Dans une maison d’arrêt en Champagne
Bravant le rythme incertain du milieu carcéral, Mireille, aumônier à la maison d’arrêt de Troyes, propose aux détenus des célébrations, des temps de partage et des entretiens individuels. En 2013, poussée par la qualité de ses échanges avec un groupe de détenus, elle a osé proposer un temps de partage un peu différent. Un temps pour inviter à s’ouvrir davantage au monde : la Nuit des veilleurs. Neuf personnes se sont présentées : un succès. L’une d’entre elles a même par la suite adhéré à l’ACAT ! Depuis, Mireille recommence chaque année. En 2018, quatre personnes assistent à la rencontre. Mireille a choisi trois victimes, s’assurant qu’aucune ne soit condamnée de droit commun ou confrontée à des irrégularités dans son procès : « Il y a toujours le risque de décentrer le débat sur la situation des détenus présents, et ce n’est pas le but. » Les participants lisent les profils, attentifs. À chaque fois, c’est la surprise, le choc. Les questions fusent. Ils réalisent l’ampleur des mauvais traitements. Ils sont consternés par le sort réservé aux défenseurs des droits. « Je sens qu’ils relativisent », explique Mireille. « Certains disent : ʺOn se plaint nous, mais bon, on a à manger ! Et puis en France, on ne risque pas la peine de mort !ʺ ». Le débat s’enflamme, et chacun y va de son petit mot ou de son long discours. Au cœur des discussions, il y a ces temps de prière autour d’une bougie que Mireille a apportée. On s’apaise, on se recentre. Quelle que soit sa foi.
Cette fois encore, la Nuit des veilleurs s’achève trop vite lorsqu’un surveillant y met fin avant l’heure. Mais l’un des participants souhaite en savoir plus sur l’ACAT, alors Mireille lui apporte deux exemplaires d’Humains. Depuis, il a été transféré, emportant les magazines avec lui. Qui sait ce qu’articles et Nuit des veilleurs auront éveillé en lui ?
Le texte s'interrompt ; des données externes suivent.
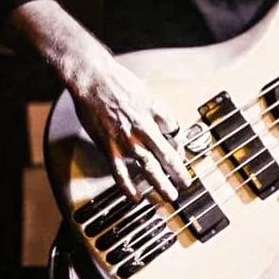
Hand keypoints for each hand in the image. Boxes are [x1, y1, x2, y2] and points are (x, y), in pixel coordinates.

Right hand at [69, 53, 191, 202]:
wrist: (93, 80)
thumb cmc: (118, 82)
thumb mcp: (146, 92)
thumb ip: (156, 110)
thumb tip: (166, 125)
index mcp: (155, 113)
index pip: (175, 133)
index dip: (180, 145)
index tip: (179, 153)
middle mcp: (144, 129)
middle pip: (167, 155)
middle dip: (179, 172)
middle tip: (186, 184)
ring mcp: (127, 140)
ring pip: (149, 167)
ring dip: (161, 184)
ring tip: (170, 196)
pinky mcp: (109, 148)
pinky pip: (121, 173)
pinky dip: (129, 188)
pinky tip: (135, 198)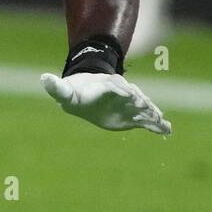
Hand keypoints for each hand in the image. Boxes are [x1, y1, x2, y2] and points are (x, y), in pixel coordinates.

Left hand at [41, 71, 170, 134]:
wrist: (87, 94)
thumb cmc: (76, 92)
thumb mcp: (65, 92)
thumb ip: (57, 88)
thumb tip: (43, 79)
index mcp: (107, 86)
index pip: (116, 86)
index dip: (121, 90)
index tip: (128, 95)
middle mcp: (121, 92)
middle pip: (134, 96)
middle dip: (142, 102)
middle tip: (149, 108)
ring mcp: (128, 104)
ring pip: (143, 108)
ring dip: (153, 114)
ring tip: (163, 123)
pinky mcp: (132, 116)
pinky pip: (147, 120)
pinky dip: (157, 126)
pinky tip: (168, 132)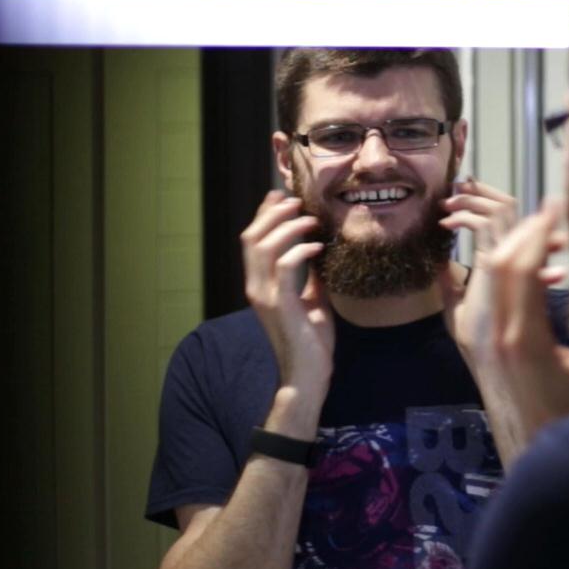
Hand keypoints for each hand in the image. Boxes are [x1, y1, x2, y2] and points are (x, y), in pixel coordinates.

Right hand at [241, 190, 335, 395]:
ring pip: (263, 248)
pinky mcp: (279, 306)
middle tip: (296, 201)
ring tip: (309, 220)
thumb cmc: (311, 340)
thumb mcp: (311, 299)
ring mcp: (265, 296)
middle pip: (251, 238)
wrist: (308, 374)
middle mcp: (256, 287)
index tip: (281, 195)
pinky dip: (299, 251)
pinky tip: (317, 247)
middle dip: (272, 213)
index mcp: (261, 284)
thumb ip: (308, 276)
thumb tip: (315, 252)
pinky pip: (283, 268)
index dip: (263, 214)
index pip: (253, 241)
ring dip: (287, 227)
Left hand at [444, 197, 568, 462]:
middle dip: (520, 232)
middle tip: (547, 214)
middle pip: (496, 265)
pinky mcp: (477, 353)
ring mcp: (479, 345)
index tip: (555, 206)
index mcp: (524, 339)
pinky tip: (494, 265)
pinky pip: (471, 301)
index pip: (521, 266)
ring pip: (481, 280)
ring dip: (504, 251)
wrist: (538, 464)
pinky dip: (485, 275)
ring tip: (534, 236)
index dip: (538, 230)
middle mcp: (493, 338)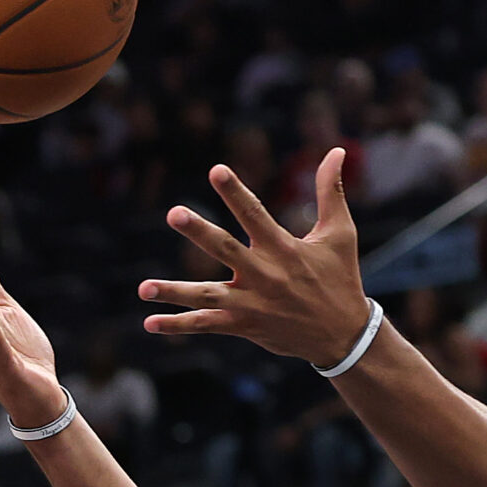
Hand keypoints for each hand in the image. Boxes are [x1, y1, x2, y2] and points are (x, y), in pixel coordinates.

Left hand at [140, 150, 374, 368]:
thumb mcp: (340, 233)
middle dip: (199, 232)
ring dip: (174, 292)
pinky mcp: (244, 325)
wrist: (343, 335)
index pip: (255, 214)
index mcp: (284, 249)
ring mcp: (252, 303)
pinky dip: (178, 325)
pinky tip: (150, 323)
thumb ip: (331, 191)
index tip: (216, 171)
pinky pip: (206, 324)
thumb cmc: (340, 277)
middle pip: (225, 249)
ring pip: (207, 295)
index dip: (235, 192)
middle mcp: (264, 275)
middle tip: (174, 213)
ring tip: (143, 288)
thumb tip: (336, 151)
Dans les couloirs de la mort de l’autre côté de l’Atlantique
Voilà maintenant dix ans que Colette et le groupe d’Épernay correspondent avec William, détenu dans les couloirs de la mort au pénitencier de Terre Haute dans l’Indiana (États-Unis). Petit à petit, une intimité s’est nouée : « On a une chance inouïe d’être tombées sur lui. Et lui aussi nous est très attaché, on est toutes un peu ses grands-mères », s’exclame Colette. Parce que « la foi de William pourrait déplacer des montagnes », le groupe glisse en 2013 un tract Nuit des veilleurs dans l’un de ses envois. William le transmet à ses compagnons. Surprise et émotion générale à l’ACAT : 18 des 55 prisonniers de l’unité se joignent à l’événement. « Pour lui, c’était énorme qu’on leur ait demandé quelque chose. Ça leur a rendu de la dignité », explique Colette. L’expérience est forte et se réitère en 2014, en 2015, en 2016. En 2017, l’élection de Donald Trump – qui affirme son intention d’exécuter au plus vite un maximum de condamnés – plonge William et ses camarades dans une forte déprime. Il n’y a pas de Nuit des veilleurs cette année-là au pénitencier.
Et puis, la vie reprend le dessus. En 2018, le « petit-fils » du groupe d’Épernay organise une nouvelle Nuit des veilleurs, à laquelle participent vingt-trois de ses codétenus : un engouement record de la part de ceux pour qui la prière est devenue l’unique levier d’action.